YOUR ASSIGNMENT: From the records below, copy every line that contains the word "online".

Stored entries:

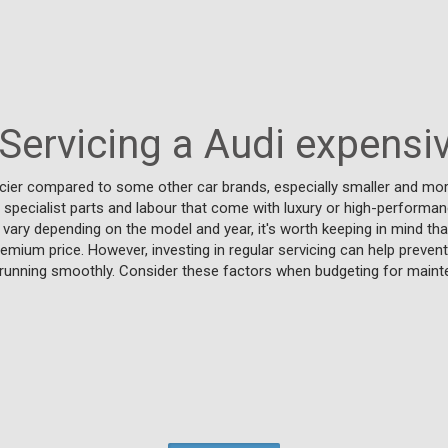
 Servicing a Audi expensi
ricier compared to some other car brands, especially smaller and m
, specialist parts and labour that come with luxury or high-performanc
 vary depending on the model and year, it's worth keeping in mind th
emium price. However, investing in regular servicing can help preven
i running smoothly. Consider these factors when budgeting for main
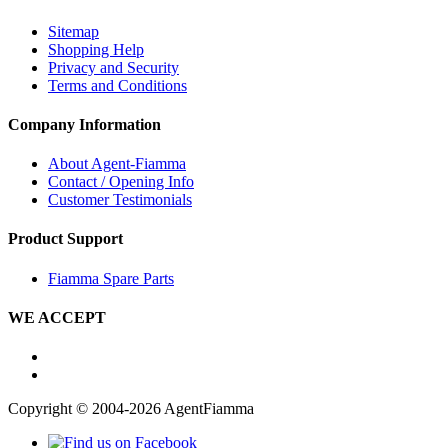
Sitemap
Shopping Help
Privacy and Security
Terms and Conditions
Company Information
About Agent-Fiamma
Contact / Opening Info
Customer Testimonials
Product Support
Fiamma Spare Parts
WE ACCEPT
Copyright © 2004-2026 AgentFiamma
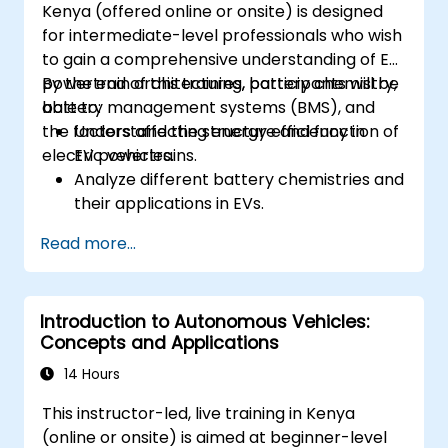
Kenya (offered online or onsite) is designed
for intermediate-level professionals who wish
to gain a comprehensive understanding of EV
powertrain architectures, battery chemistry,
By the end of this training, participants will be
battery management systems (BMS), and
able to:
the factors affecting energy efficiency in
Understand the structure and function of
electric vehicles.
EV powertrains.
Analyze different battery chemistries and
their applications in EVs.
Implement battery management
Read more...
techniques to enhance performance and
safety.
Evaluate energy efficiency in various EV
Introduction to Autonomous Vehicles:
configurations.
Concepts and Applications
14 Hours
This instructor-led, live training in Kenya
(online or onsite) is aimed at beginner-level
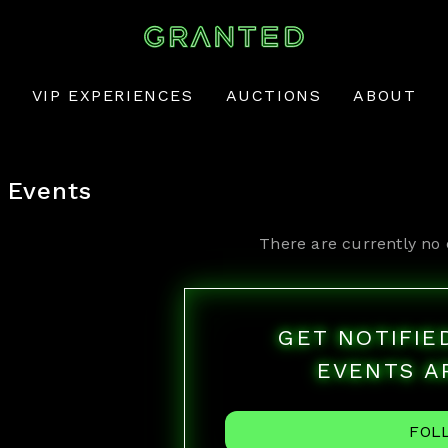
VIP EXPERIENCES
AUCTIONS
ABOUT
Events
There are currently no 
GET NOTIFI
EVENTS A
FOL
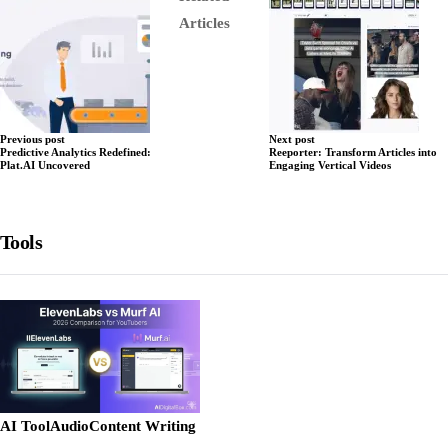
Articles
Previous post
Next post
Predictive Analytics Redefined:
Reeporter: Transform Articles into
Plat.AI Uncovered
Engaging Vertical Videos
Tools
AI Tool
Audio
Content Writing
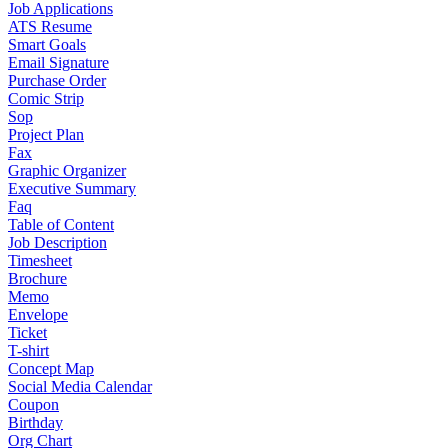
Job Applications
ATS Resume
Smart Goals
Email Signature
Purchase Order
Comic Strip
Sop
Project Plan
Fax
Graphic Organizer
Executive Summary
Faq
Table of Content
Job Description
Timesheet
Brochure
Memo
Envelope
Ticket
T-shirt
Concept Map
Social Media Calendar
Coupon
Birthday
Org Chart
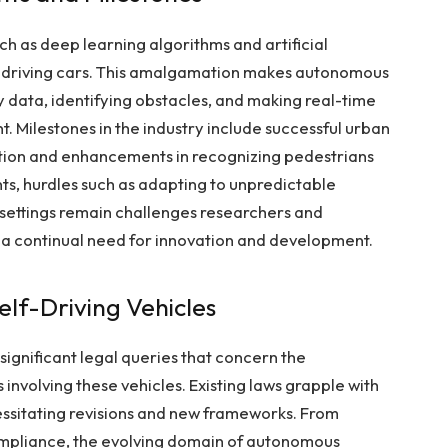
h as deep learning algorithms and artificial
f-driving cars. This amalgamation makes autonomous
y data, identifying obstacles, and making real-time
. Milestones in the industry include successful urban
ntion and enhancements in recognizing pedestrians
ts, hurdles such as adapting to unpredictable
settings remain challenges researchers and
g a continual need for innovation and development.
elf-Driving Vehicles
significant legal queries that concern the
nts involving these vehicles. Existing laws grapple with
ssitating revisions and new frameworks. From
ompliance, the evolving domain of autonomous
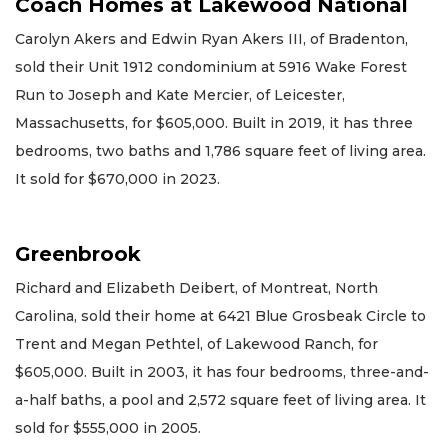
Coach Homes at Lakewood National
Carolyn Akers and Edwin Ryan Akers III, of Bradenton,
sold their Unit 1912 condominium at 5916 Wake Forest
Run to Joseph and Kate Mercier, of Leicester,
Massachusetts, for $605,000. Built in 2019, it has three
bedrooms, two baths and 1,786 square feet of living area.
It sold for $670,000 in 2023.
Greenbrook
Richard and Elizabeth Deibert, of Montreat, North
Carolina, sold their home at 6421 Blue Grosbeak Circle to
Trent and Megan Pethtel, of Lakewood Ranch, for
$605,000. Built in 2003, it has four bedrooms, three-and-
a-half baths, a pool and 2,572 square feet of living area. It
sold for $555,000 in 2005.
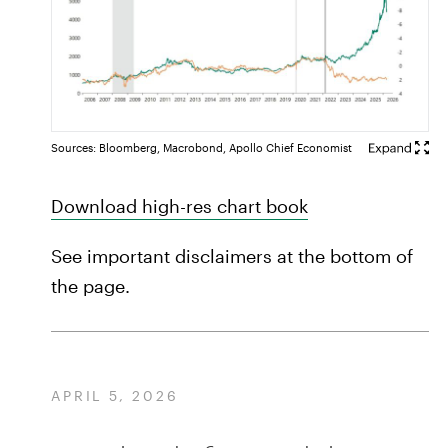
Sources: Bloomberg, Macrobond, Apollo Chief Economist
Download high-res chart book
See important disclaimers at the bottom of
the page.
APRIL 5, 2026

SOLUTION:
Kenya (offered online or onsite) is designed
(online or onsite) is aimed at beginner-level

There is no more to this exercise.